Lines of data:
_ _ _ _ _ _ _

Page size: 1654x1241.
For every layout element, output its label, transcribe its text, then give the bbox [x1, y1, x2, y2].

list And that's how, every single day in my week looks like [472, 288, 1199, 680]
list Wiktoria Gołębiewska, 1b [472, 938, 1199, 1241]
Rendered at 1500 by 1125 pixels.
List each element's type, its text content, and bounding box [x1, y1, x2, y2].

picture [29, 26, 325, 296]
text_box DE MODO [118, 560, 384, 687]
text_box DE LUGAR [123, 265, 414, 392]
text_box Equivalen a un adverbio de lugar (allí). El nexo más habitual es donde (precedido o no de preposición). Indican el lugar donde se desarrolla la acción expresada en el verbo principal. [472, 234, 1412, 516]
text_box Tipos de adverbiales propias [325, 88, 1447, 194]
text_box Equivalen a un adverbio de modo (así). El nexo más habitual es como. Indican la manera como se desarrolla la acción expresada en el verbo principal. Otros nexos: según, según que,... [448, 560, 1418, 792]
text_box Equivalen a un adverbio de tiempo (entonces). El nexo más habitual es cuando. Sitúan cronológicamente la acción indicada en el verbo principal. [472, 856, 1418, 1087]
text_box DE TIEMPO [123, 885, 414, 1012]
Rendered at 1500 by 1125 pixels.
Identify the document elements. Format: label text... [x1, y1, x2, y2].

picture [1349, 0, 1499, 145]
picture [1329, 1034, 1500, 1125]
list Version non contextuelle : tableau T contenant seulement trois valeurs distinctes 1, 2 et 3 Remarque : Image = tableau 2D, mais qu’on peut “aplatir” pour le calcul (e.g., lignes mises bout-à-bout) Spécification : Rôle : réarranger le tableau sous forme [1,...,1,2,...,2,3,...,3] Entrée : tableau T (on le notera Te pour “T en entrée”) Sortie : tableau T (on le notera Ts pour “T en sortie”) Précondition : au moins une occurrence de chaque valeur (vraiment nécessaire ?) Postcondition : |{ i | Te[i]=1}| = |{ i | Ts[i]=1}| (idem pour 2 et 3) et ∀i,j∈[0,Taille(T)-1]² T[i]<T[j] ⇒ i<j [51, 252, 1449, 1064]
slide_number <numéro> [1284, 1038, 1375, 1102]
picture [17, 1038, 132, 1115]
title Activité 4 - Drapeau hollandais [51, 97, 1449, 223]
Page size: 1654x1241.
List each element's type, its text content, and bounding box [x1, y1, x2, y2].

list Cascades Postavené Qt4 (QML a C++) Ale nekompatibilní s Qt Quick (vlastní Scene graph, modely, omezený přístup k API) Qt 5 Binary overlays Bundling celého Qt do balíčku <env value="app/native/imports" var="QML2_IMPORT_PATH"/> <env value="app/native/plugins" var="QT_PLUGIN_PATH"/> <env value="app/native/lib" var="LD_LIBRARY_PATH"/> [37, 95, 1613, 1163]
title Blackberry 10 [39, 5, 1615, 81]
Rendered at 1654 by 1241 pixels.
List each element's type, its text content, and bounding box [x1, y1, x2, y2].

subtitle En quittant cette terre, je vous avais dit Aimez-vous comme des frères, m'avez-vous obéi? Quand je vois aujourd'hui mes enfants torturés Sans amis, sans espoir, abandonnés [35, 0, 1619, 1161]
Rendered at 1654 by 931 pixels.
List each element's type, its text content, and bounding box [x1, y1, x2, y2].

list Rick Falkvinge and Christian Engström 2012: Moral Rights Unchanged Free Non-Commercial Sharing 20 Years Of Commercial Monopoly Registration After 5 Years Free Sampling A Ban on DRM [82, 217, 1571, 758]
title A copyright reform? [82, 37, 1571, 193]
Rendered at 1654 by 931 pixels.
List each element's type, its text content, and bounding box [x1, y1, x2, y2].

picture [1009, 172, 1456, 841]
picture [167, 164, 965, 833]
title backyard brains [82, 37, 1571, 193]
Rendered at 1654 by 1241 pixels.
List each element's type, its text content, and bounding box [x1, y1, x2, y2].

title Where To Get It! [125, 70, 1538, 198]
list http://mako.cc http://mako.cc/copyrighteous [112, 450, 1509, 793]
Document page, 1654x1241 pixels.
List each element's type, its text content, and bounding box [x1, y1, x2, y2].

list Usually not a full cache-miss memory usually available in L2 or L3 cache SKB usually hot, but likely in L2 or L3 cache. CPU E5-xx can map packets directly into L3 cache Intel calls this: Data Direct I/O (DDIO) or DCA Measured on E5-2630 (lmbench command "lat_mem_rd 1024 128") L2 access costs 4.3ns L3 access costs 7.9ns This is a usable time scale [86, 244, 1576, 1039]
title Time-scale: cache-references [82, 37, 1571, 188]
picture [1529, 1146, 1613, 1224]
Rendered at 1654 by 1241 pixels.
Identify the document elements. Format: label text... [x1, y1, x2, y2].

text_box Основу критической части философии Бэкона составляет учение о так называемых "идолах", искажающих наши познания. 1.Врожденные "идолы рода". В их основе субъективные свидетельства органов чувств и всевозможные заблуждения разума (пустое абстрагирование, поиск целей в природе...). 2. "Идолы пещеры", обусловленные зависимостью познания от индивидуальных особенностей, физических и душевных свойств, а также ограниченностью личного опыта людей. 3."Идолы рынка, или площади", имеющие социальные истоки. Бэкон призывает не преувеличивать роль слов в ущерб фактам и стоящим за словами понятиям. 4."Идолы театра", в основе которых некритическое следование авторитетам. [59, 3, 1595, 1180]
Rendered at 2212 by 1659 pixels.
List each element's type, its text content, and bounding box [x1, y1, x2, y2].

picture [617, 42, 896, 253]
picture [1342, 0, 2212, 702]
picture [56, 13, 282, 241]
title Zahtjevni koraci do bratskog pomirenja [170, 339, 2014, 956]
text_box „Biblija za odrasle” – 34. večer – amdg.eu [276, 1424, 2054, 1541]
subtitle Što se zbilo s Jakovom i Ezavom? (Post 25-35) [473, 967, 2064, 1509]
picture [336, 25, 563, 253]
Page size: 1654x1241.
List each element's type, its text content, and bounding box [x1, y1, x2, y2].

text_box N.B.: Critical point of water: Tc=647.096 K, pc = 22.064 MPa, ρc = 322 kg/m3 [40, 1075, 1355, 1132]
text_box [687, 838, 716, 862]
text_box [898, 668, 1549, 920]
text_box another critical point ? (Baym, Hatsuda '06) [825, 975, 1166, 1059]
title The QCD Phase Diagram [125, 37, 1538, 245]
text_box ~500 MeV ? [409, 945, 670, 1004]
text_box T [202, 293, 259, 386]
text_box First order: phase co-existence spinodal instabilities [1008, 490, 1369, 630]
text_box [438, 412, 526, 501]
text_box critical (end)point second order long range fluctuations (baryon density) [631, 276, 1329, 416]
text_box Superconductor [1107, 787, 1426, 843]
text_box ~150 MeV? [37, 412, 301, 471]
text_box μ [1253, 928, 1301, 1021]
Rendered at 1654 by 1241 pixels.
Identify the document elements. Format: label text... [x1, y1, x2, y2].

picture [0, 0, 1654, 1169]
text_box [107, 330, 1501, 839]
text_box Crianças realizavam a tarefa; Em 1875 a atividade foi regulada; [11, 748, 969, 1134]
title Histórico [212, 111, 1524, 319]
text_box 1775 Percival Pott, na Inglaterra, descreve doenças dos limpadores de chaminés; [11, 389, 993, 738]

_ _ _ _ _ _ _

→ Written problem
Reproduce all of the entries above, character for character, with nothing changed.

→ Written response
Page size: 1654x1241.
For every layout element, output its label, transcribe its text, then give the bbox [x1, y1, x2, y2].

list And that's how, every single day in my week looks like [472, 288, 1199, 680]
list Wiktoria Gołębiewska, 1b [472, 938, 1199, 1241]
Rendered at 1500 by 1125 pixels.
List each element's type, its text content, and bounding box [x1, y1, x2, y2].

picture [29, 26, 325, 296]
text_box DE MODO [118, 560, 384, 687]
text_box DE LUGAR [123, 265, 414, 392]
text_box Equivalen a un adverbio de lugar (allí). El nexo más habitual es donde (precedido o no de preposición). Indican el lugar donde se desarrolla la acción expresada en el verbo principal. [472, 234, 1412, 516]
text_box Tipos de adverbiales propias [325, 88, 1447, 194]
text_box Equivalen a un adverbio de modo (así). El nexo más habitual es como. Indican la manera como se desarrolla la acción expresada en el verbo principal. Otros nexos: según, según que,... [448, 560, 1418, 792]
text_box Equivalen a un adverbio de tiempo (entonces). El nexo más habitual es cuando. Sitúan cronológicamente la acción indicada en el verbo principal. [472, 856, 1418, 1087]
text_box DE TIEMPO [123, 885, 414, 1012]
Rendered at 1500 by 1125 pixels.
Identify the document elements. Format: label text... [x1, y1, x2, y2].

picture [1349, 0, 1499, 145]
picture [1329, 1034, 1500, 1125]
list Version non contextuelle : tableau T contenant seulement trois valeurs distinctes 1, 2 et 3 Remarque : Image = tableau 2D, mais qu’on peut “aplatir” pour le calcul (e.g., lignes mises bout-à-bout) Spécification : Rôle : réarranger le tableau sous forme [1,...,1,2,...,2,3,...,3] Entrée : tableau T (on le notera Te pour “T en entrée”) Sortie : tableau T (on le notera Ts pour “T en sortie”) Précondition : au moins une occurrence de chaque valeur (vraiment nécessaire ?) Postcondition : |{ i | Te[i]=1}| = |{ i | Ts[i]=1}| (idem pour 2 et 3) et ∀i,j∈[0,Taille(T)-1]² T[i]<T[j] ⇒ i<j [51, 252, 1449, 1064]
slide_number <numéro> [1284, 1038, 1375, 1102]
picture [17, 1038, 132, 1115]
title Activité 4 - Drapeau hollandais [51, 97, 1449, 223]
Page size: 1654x1241.
List each element's type, its text content, and bounding box [x1, y1, x2, y2].

list Cascades Postavené Qt4 (QML a C++) Ale nekompatibilní s Qt Quick (vlastní Scene graph, modely, omezený přístup k API) Qt 5 Binary overlays Bundling celého Qt do balíčku <env value="app/native/imports" var="QML2_IMPORT_PATH"/> <env value="app/native/plugins" var="QT_PLUGIN_PATH"/> <env value="app/native/lib" var="LD_LIBRARY_PATH"/> [37, 95, 1613, 1163]
title Blackberry 10 [39, 5, 1615, 81]
Rendered at 1654 by 1241 pixels.
List each element's type, its text content, and bounding box [x1, y1, x2, y2].

subtitle En quittant cette terre, je vous avais dit Aimez-vous comme des frères, m'avez-vous obéi? Quand je vois aujourd'hui mes enfants torturés Sans amis, sans espoir, abandonnés [35, 0, 1619, 1161]
Rendered at 1654 by 931 pixels.
List each element's type, its text content, and bounding box [x1, y1, x2, y2].

list Rick Falkvinge and Christian Engström 2012: Moral Rights Unchanged Free Non-Commercial Sharing 20 Years Of Commercial Monopoly Registration After 5 Years Free Sampling A Ban on DRM [82, 217, 1571, 758]
title A copyright reform? [82, 37, 1571, 193]
Rendered at 1654 by 931 pixels.
List each element's type, its text content, and bounding box [x1, y1, x2, y2].

picture [1009, 172, 1456, 841]
picture [167, 164, 965, 833]
title backyard brains [82, 37, 1571, 193]
Rendered at 1654 by 1241 pixels.
List each element's type, its text content, and bounding box [x1, y1, x2, y2].

title Where To Get It! [125, 70, 1538, 198]
list http://mako.cc http://mako.cc/copyrighteous [112, 450, 1509, 793]
Document page, 1654x1241 pixels.
List each element's type, its text content, and bounding box [x1, y1, x2, y2].

list Usually not a full cache-miss memory usually available in L2 or L3 cache SKB usually hot, but likely in L2 or L3 cache. CPU E5-xx can map packets directly into L3 cache Intel calls this: Data Direct I/O (DDIO) or DCA Measured on E5-2630 (lmbench command "lat_mem_rd 1024 128") L2 access costs 4.3ns L3 access costs 7.9ns This is a usable time scale [86, 244, 1576, 1039]
title Time-scale: cache-references [82, 37, 1571, 188]
picture [1529, 1146, 1613, 1224]
Rendered at 1654 by 1241 pixels.
Identify the document elements. Format: label text... [x1, y1, x2, y2].

text_box Основу критической части философии Бэкона составляет учение о так называемых "идолах", искажающих наши познания. 1.Врожденные "идолы рода". В их основе субъективные свидетельства органов чувств и всевозможные заблуждения разума (пустое абстрагирование, поиск целей в природе...). 2. "Идолы пещеры", обусловленные зависимостью познания от индивидуальных особенностей, физических и душевных свойств, а также ограниченностью личного опыта людей. 3."Идолы рынка, или площади", имеющие социальные истоки. Бэкон призывает не преувеличивать роль слов в ущерб фактам и стоящим за словами понятиям. 4."Идолы театра", в основе которых некритическое следование авторитетам. [59, 3, 1595, 1180]
Rendered at 2212 by 1659 pixels.
List each element's type, its text content, and bounding box [x1, y1, x2, y2].

picture [617, 42, 896, 253]
picture [1342, 0, 2212, 702]
picture [56, 13, 282, 241]
title Zahtjevni koraci do bratskog pomirenja [170, 339, 2014, 956]
text_box „Biblija za odrasle” – 34. večer – amdg.eu [276, 1424, 2054, 1541]
subtitle Što se zbilo s Jakovom i Ezavom? (Post 25-35) [473, 967, 2064, 1509]
picture [336, 25, 563, 253]
Page size: 1654x1241.
List each element's type, its text content, and bounding box [x1, y1, x2, y2].

text_box N.B.: Critical point of water: Tc=647.096 K, pc = 22.064 MPa, ρc = 322 kg/m3 [40, 1075, 1355, 1132]
text_box [687, 838, 716, 862]
text_box [898, 668, 1549, 920]
text_box another critical point ? (Baym, Hatsuda '06) [825, 975, 1166, 1059]
title The QCD Phase Diagram [125, 37, 1538, 245]
text_box ~500 MeV ? [409, 945, 670, 1004]
text_box T [202, 293, 259, 386]
text_box First order: phase co-existence spinodal instabilities [1008, 490, 1369, 630]
text_box [438, 412, 526, 501]
text_box critical (end)point second order long range fluctuations (baryon density) [631, 276, 1329, 416]
text_box Superconductor [1107, 787, 1426, 843]
text_box ~150 MeV? [37, 412, 301, 471]
text_box μ [1253, 928, 1301, 1021]
Rendered at 1654 by 1241 pixels.
Identify the document elements. Format: label text... [x1, y1, x2, y2].

picture [0, 0, 1654, 1169]
text_box [107, 330, 1501, 839]
text_box Crianças realizavam a tarefa; Em 1875 a atividade foi regulada; [11, 748, 969, 1134]
title Histórico [212, 111, 1524, 319]
text_box 1775 Percival Pott, na Inglaterra, descreve doenças dos limpadores de chaminés; [11, 389, 993, 738]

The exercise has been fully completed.